6 WAYS YOU KNOW YOU HAVEN’T STOPPED SCREAMING SINCE WINNING THE NATTY

author-pic at Clemson University  

LAST NIGHT WAS THE MOST INCREDIBLE UNBELIEVABLE FUCKING AMAZING GAME IN CLEMSON FOOTBALL HISTORY. IT WAS ALABAMA’S FIRST LOSS TO CLEMSON SINCE 1902. LAST TIME CLEMSON BEAT THE TIDE THE MOST POPULAR CAR WAS A HORSE. YOUR VOICE MIGHT BE ROUGH FROM SCREAMING, BUT HERE ARE SOME SUREFIRE WAYS TO TELL THAT YOU HAVEN’T STOPPED SCREAMING SINCE DESHAUN THREW THE TOUCHDOWN PASS IN OVERTIME AND BAMA DEFENDERS HAD ANOTHER LATE HIT THE REFS DIDN’T CALL BUT THAT’S FINE BECAUSE IT’S OVER NOW F*** YESSSSSSS.

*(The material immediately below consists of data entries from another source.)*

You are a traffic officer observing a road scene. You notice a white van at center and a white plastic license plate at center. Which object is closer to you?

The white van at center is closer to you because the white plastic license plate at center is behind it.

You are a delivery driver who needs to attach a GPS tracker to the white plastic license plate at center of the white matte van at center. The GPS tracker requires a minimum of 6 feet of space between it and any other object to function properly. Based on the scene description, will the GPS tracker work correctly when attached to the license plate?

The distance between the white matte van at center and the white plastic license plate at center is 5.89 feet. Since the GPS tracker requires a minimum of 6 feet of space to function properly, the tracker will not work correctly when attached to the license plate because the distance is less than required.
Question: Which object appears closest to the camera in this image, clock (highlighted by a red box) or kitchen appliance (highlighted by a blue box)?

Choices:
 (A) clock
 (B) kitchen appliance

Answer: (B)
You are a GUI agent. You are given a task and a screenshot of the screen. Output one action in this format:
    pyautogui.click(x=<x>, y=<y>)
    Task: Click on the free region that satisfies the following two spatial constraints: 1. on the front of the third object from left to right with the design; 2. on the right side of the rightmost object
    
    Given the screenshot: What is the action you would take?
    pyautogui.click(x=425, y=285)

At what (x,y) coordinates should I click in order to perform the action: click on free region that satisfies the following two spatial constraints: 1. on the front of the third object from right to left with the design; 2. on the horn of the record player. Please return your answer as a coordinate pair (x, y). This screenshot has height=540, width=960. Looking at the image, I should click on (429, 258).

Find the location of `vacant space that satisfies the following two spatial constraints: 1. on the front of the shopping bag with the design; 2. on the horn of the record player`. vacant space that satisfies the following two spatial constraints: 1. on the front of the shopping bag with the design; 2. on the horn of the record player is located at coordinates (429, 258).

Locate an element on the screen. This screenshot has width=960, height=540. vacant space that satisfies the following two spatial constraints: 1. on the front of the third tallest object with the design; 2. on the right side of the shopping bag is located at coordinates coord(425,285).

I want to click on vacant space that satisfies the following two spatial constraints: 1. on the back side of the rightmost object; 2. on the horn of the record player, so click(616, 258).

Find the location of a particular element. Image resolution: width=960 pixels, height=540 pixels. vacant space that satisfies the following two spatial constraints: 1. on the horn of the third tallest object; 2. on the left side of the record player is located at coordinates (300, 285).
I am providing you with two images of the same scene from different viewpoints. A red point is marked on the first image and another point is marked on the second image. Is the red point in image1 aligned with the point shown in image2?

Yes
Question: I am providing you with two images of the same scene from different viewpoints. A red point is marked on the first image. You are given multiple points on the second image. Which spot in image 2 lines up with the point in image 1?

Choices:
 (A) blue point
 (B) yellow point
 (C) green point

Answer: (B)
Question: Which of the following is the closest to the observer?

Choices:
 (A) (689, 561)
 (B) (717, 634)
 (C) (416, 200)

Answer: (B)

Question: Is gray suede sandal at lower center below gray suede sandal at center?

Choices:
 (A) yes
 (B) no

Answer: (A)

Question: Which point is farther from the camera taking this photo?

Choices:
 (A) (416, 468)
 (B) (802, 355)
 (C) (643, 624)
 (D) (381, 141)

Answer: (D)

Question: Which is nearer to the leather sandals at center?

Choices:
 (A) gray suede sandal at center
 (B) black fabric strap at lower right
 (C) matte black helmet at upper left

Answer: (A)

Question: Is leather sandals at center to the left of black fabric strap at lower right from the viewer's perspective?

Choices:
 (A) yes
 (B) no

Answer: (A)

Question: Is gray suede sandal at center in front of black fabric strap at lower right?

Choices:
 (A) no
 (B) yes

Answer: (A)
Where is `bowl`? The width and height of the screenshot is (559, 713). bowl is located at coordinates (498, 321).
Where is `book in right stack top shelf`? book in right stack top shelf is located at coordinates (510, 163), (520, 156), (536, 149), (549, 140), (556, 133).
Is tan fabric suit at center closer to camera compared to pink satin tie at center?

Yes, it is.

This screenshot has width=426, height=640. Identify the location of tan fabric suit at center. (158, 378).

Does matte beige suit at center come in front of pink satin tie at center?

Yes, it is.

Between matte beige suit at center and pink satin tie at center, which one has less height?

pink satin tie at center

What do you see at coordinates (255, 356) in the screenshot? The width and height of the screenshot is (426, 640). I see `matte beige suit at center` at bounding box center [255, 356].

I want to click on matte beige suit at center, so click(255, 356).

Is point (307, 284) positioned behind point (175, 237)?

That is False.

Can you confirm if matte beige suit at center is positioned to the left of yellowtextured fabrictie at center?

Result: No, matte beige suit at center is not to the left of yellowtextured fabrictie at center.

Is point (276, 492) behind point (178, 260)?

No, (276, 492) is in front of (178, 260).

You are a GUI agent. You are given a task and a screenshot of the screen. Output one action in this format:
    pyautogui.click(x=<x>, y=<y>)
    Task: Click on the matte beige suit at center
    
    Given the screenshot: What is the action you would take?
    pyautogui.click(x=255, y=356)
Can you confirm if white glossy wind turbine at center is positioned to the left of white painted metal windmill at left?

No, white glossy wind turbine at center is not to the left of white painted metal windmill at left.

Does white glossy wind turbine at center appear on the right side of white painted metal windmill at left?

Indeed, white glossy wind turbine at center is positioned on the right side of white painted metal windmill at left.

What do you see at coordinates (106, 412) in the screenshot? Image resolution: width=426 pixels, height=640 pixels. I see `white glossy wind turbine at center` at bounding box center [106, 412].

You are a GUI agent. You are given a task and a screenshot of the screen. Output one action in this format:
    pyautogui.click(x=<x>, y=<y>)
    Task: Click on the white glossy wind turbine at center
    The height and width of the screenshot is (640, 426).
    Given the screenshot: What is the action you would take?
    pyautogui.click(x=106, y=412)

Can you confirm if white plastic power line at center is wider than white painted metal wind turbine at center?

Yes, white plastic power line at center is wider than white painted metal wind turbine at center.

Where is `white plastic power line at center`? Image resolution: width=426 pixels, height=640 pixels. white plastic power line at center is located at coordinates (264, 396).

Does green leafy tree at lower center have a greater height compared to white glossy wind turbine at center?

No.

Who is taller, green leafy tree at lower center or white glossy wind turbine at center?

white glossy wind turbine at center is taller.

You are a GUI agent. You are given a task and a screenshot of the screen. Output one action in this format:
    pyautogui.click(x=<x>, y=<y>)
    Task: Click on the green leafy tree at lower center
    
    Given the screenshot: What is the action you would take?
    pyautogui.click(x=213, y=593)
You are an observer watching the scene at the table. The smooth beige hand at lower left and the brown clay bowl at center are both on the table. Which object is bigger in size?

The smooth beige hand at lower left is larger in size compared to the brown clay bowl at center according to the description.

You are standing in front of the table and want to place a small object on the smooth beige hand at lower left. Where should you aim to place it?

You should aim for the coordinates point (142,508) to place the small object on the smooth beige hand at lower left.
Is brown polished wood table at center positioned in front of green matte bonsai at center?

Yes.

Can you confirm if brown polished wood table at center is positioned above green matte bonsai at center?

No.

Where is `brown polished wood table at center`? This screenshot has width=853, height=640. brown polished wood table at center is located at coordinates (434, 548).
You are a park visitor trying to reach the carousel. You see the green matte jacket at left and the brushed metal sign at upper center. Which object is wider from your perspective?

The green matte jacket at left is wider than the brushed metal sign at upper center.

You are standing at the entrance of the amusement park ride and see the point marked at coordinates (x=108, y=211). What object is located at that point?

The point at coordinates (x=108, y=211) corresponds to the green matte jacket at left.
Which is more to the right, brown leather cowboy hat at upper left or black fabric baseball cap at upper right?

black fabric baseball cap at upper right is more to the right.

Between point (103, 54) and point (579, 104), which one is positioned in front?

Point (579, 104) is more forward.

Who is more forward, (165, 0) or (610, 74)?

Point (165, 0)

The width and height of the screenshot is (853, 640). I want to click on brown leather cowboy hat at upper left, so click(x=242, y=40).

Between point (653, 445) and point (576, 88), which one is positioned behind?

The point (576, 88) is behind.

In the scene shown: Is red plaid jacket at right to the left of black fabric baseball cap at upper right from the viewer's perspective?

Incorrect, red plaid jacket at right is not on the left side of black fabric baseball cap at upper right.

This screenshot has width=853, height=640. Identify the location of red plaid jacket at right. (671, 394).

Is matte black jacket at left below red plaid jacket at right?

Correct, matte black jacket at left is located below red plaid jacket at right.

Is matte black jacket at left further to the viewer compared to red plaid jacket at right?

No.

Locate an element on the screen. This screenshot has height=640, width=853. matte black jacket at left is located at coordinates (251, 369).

6.) You’re drenched in sweat and smell worse than a trash can filled with old 356 sushi and a Hunter Renfrow soaked jersey:.
WHO NEEDS TO SHOWER WHEN BEN BOULWARE IS A CHAMPION! WE’LL SHOWER IN BAMA TEARS.

5.) Your Adams apple is harder than Howard’s Rock:
OH YEAH BABY! *cough* *cough* THIS REALLY HURTS! LIKE A LOT! I NEED TO SEE A DOCTOR. JUST KIDDING DON’T CARE I FEEL GREAT. EVERYTHING IS HAPPY AND GREAT.

4.) Your professor emailed you a syllabus along with a note telling you that he can hear you all the way from Europe:
CLEMSON WON! I’M NOT GOING TO A CLASS THIS SEMESTER! ONLY THING I’M GOING TO DO IS DRINK NATTY AND KEEP SCREAMING “WE WON THE NATTY.”

3.) You look literally opposite to this guy:

CRY YOU PUSSIES. KEEP CRYING HAHAHAH! F*** BAMA AND F*** YOU! ROLL TEARS! ROLL YOUR TEARS RIGHT INTO MY BUTT LOL!!! CLEMSON NATION!

2.) You forgot about last year:
WHAT? WE DON’T EVER REMEMBER 2016 AT ALL. IT DIDN’T HAPPEN. DID THEY EVEN HAVE FOOTBALL LAST YEAR? WHO CARES. DESHAUN IS BAE. #ONETRUEHEISMAN

1.) Your text messages look like this:

happy-poop

LITERALLY MY THOUGHTS ARE IN CAPS LOCK. IT WILL NEVER STOP AND WE DON’T WANT IT TO.

IF YOU ARE EXHIBITING ANY OF THESE SIX FACTORS THEN YOU HAVEMOST DEFINITLY BEEN SCREAMING ALL FUCKING NIGHT! GO CLEMSON TIGERS!!!